A surface, as the term is most generally used, is the outermost or uppermost layer of a physical object or space. It is the portion or region of the object that can first be perceived by an observer using the senses of sight and touch, and is the portion with which other materials first interact. The surface of an object is more than "a mere geometric solid", but is "filled with, spread over by, or suffused with perceivable qualities such as color and warmth".

The concept of surface has been abstracted and formalized in mathematics, specifically in geometry. Depending on the properties on which the emphasis is given, there are several non equivalent such formalizations, that are all called surface, sometimes with some qualifier, such as algebraic surface, smooth surface or fractal surface.

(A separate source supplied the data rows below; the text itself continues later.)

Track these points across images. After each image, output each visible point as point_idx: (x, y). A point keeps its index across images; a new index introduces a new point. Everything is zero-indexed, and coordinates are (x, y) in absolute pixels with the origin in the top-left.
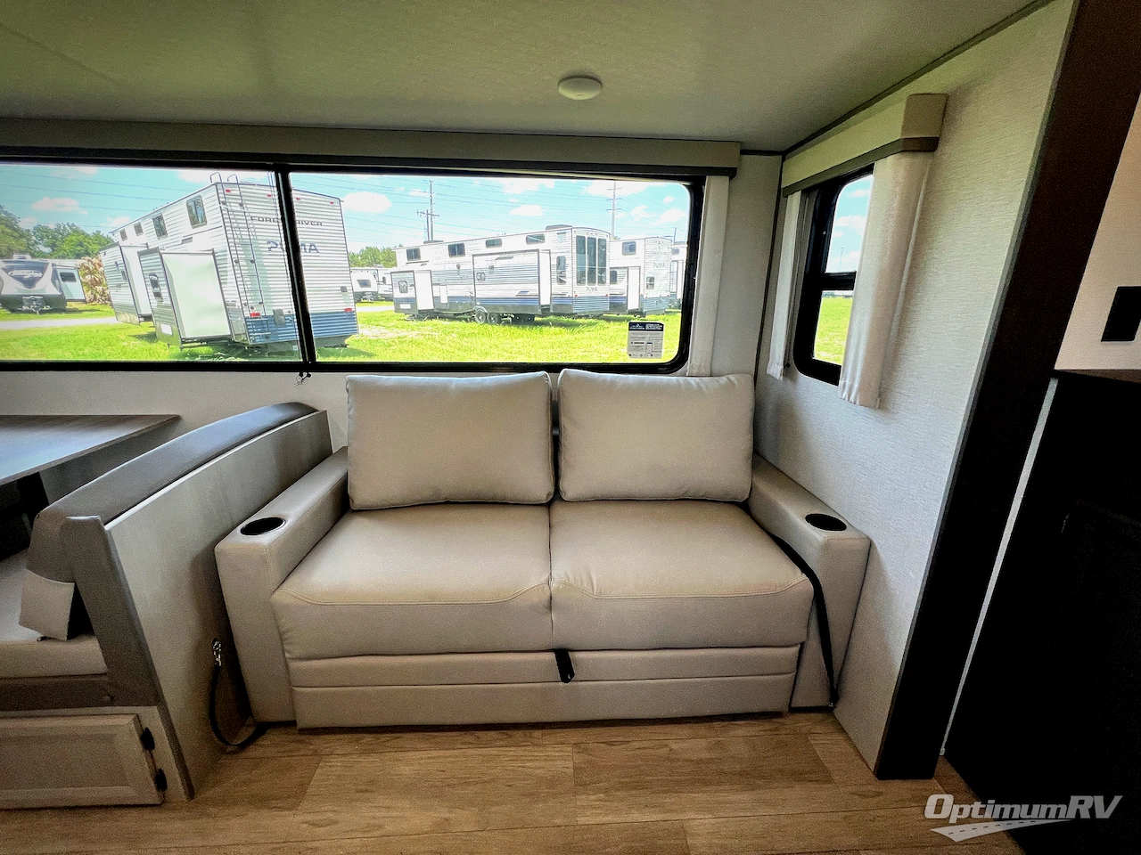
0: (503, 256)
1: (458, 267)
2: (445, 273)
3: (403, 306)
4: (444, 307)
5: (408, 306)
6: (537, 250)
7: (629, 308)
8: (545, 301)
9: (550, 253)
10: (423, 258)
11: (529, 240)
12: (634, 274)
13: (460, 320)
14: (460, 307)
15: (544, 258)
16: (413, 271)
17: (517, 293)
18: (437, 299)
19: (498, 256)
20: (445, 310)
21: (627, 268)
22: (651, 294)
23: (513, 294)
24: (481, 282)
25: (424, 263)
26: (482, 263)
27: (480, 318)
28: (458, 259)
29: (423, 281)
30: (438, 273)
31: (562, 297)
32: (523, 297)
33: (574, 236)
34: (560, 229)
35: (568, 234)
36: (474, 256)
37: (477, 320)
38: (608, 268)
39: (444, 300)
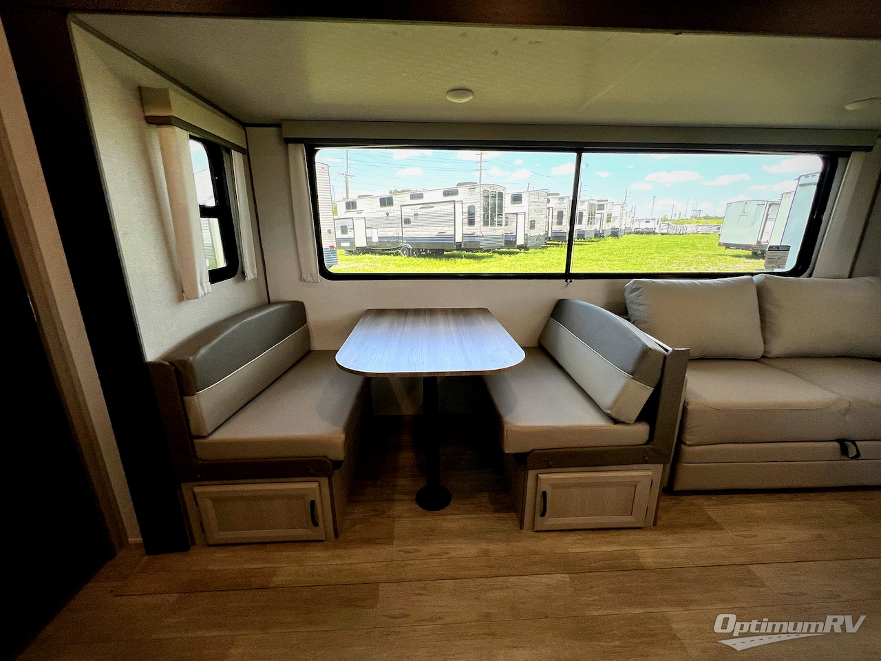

The concept of surface and its mathematical abstraction are both widely used in physics, engineering, computer graphics, and many other disciplines, primarily in representing the surfaces of physical objects. For example, in analyzing the aerodynamic properties of an airplane, the central consideration is the flow of air along its surface. The concept also raises certain philosophical questions—for example, how thick is the layer of atoms or molecules that can be considered part of the surface of an object (i.e., where does the "surface" end and the "interior" begin),  and do objects really have a surface at all if, at the subatomic level, they never actually come in contact with other objects.

Perception of surfaces

The surface of an object is the part of the object that is primarily perceived. Humans equate seeing the surface of an object with seeing an object. For example, in looking at an automobile, it is normally not possible to see the engine, electronics, and other internal structures, but the object is still recognized as an automobile because the surface identifies it as one. Conceptually, the "surface" of an object can be defined as the topmost layer of atoms. Many objects and organisms have a surface that is in some way distinct from their interior. For example, the peel of an apple has very different qualities from the interior of the apple, and the exterior surface of a radio may have very different components from the interior. Peeling the apple constitutes removal of the surface, ultimately leaving a different surface with a different texture and appearance, identifiable as a peeled apple. Removing the exterior surface of an electronic device may render its purpose unrecognizable. By contrast, removing the outermost layer of a rock or the topmost layer of liquid contained in a glass would leave a substance or material with the same composition, only slightly reduced in volume.

In mathematics

In the physical sciences

Many surfaces considered in physics and chemistry (physical sciences in general) are interfaces. For example, a surface may be the idealized limit between two fluids (the surface of the sea) or the idealized boundary of a solid (the surface of a ball). In fluid dynamics, the shape of a free surface may be defined by surface tension. However, they are surfaces only at macroscopic scale. At microscopic scale, they may have some thickness. At atomic scale, they do not look at all as a surface, because of holes formed by spaces between atoms or molecules.

Other surfaces considered in physics are wavefronts. One of these, discovered by Fresnel, is called wave surface by mathematicians.

The surface of the reflector of a telescope is a paraboloid of revolution.

Other occurrences:
 Soap bubbles, which are physical examples of minimal surfaces
 Equipotential surface in, e.g., gravity fields
 Earth's surface
 Surface science, the study of physical and chemical phenomena that occur at the interface of two phases
 Surface metrology
 Surface wave, a mechanical wave
 Atmospheric boundaries (tropopause, edge of space, plasmapause, etc.)

In computer graphics

One of the main challenges in computer graphics is creating realistic simulations of surfaces. In technical applications of 3D computer graphics (CAx) such as computer-aided design and computer-aided manufacturing, surfaces are one way of representing objects.  The other ways are wireframe (lines and curves) and solids.  Point clouds are also sometimes used as temporary ways to represent an object, with the goal of using the points to create one or more of the three permanent representations.